"But you are so little: do you always dance?"
"I am always to dance now; I did not until this season."
Her voice was dreamy and cold, the flush had already faded; she seemed not speaking with the slightest consciousness.
"Do go, Master Auchester!" and Clara looked at me from her azure eyes as kindly as if she smiled. "Do go, or she will have no tea, and will be very tired. I am so much obliged to you for the sweet yellow honey; I shall keep it in my closet, in that pretty blue jar."
I would have the blue jar, though Lydia wanted me to take a white one.

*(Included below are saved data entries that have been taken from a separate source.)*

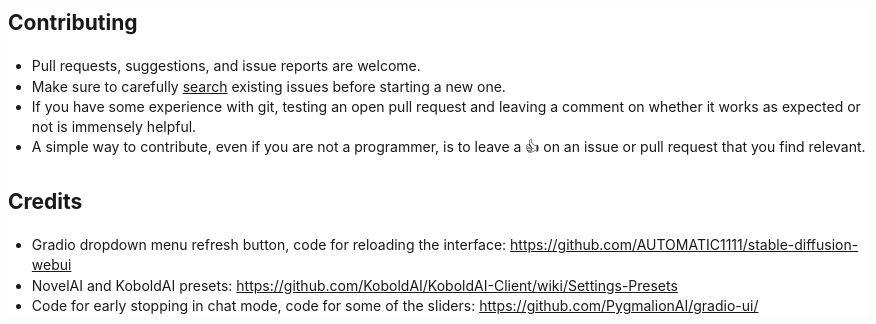 ## Contributing

* Pull requests, suggestions, and issue reports are welcome. 
* Make sure to carefully [search](https://github.com/oobabooga/text-generation-webui/issues) existing issues before starting a new one.
* If you have some experience with git, testing an open pull request and leaving a comment on whether it works as expected or not is immensely helpful.
* A simple way to contribute, even if you are not a programmer, is to leave a 👍 on an issue or pull request that you find relevant.

## Credits

- Gradio dropdown menu refresh button, code for reloading the interface: https://github.com/AUTOMATIC1111/stable-diffusion-webui
- NovelAI and KoboldAI presets: https://github.com/KoboldAI/KoboldAI-Client/wiki/Settings-Presets
- Code for early stopping in chat mode, code for some of the sliders: https://github.com/PygmalionAI/gradio-ui/

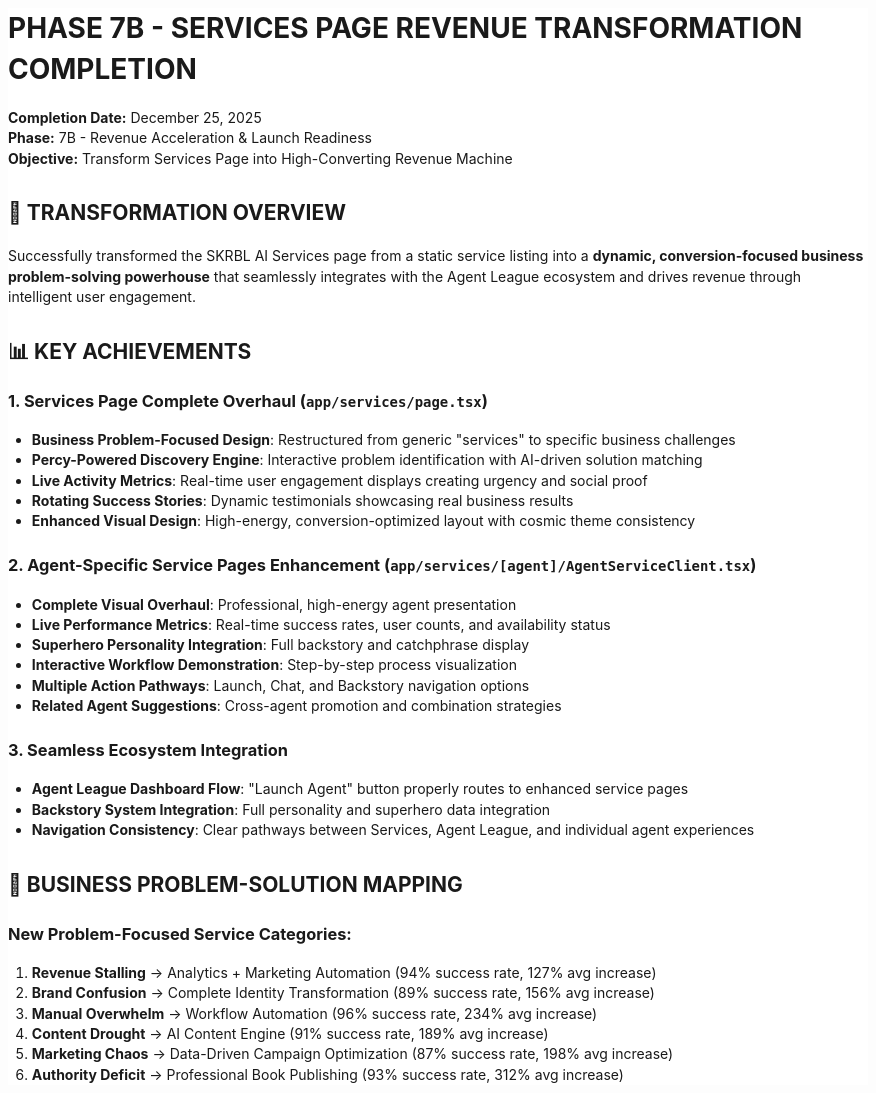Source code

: # PHASE 7B - SERVICES PAGE REVENUE TRANSFORMATION COMPLETION

**Completion Date:** December 25, 2025  
**Phase:** 7B - Revenue Acceleration & Launch Readiness  
**Objective:** Transform Services Page into High-Converting Revenue Machine

## 🚀 **TRANSFORMATION OVERVIEW**

Successfully transformed the SKRBL AI Services page from a static service listing into a **dynamic, conversion-focused business problem-solving powerhouse** that seamlessly integrates with the Agent League ecosystem and drives revenue through intelligent user engagement.

## 📊 **KEY ACHIEVEMENTS**

### **1. Services Page Complete Overhaul (`app/services/page.tsx`)**
- **Business Problem-Focused Design**: Restructured from generic "services" to specific business challenges
- **Percy-Powered Discovery Engine**: Interactive problem identification with AI-driven solution matching
- **Live Activity Metrics**: Real-time user engagement displays creating urgency and social proof
- **Rotating Success Stories**: Dynamic testimonials showcasing real business results
- **Enhanced Visual Design**: High-energy, conversion-optimized layout with cosmic theme consistency

### **2. Agent-Specific Service Pages Enhancement (`app/services/[agent]/AgentServiceClient.tsx`)**
- **Complete Visual Overhaul**: Professional, high-energy agent presentation
- **Live Performance Metrics**: Real-time success rates, user counts, and availability status
- **Superhero Personality Integration**: Full backstory and catchphrase display
- **Interactive Workflow Demonstration**: Step-by-step process visualization
- **Multiple Action Pathways**: Launch, Chat, and Backstory navigation options
- **Related Agent Suggestions**: Cross-agent promotion and combination strategies

### **3. Seamless Ecosystem Integration**
- **Agent League Dashboard Flow**: "Launch Agent" button properly routes to enhanced service pages
- **Backstory System Integration**: Full personality and superhero data integration
- **Navigation Consistency**: Clear pathways between Services, Agent League, and individual agent experiences

## 🎯 **BUSINESS PROBLEM-SOLUTION MAPPING**

### **New Problem-Focused Service Categories:**
1. **Revenue Stalling** → Analytics + Marketing Automation (94% success rate, 127% avg increase)
2. **Brand Confusion** → Complete Identity Transformation (89% success rate, 156% avg increase)  
3. **Manual Overwhelm** → Workflow Automation (96% success rate, 234% avg increase)
4. **Content Drought** → AI Content Engine (91% success rate, 189% avg increase)
5. **Marketing Chaos** → Data-Driven Campaign Optimization (87% success rate, 198% avg increase)
6. **Authority Deficit** → Professional Book Publishing (93% success rate, 312% avg increase)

"Oh, pray eat the honey, and give me the jar to fill again! I won't stay, don't be afraid, but good-night. Won't you let me shake hands with you, Miss Lemark?" for she still stood apart, like a reed in a sultry day. She looked at me directly. "Good-night, dear!" I was so inexpressibly touched by the tone, or the manner, or the mysterious something—that haunted her dancing—in her, that I added, "Shall I bring you some flowers next class-night?"
"Oh, do go, Master Auchester! I prayed you ten minutes ago."
"I am gone." And so I was; and this time I was not too late for my own tea at home.
There must be something startlingly perfect in that which returns upon the soul with a more absolute impression after its abstraction of our faculties has passed away. So completely had the fascination of those steps sufficed that I forgot the voice of Miss Benette, resounding all the time, and only associated in my recollection the silver monotone of the clinking bells with the lulling undulation, the quivering feet. All night long, when I dreamed, it was so; and when I awoke in the morning (as usual), I thought the evening before, a dream.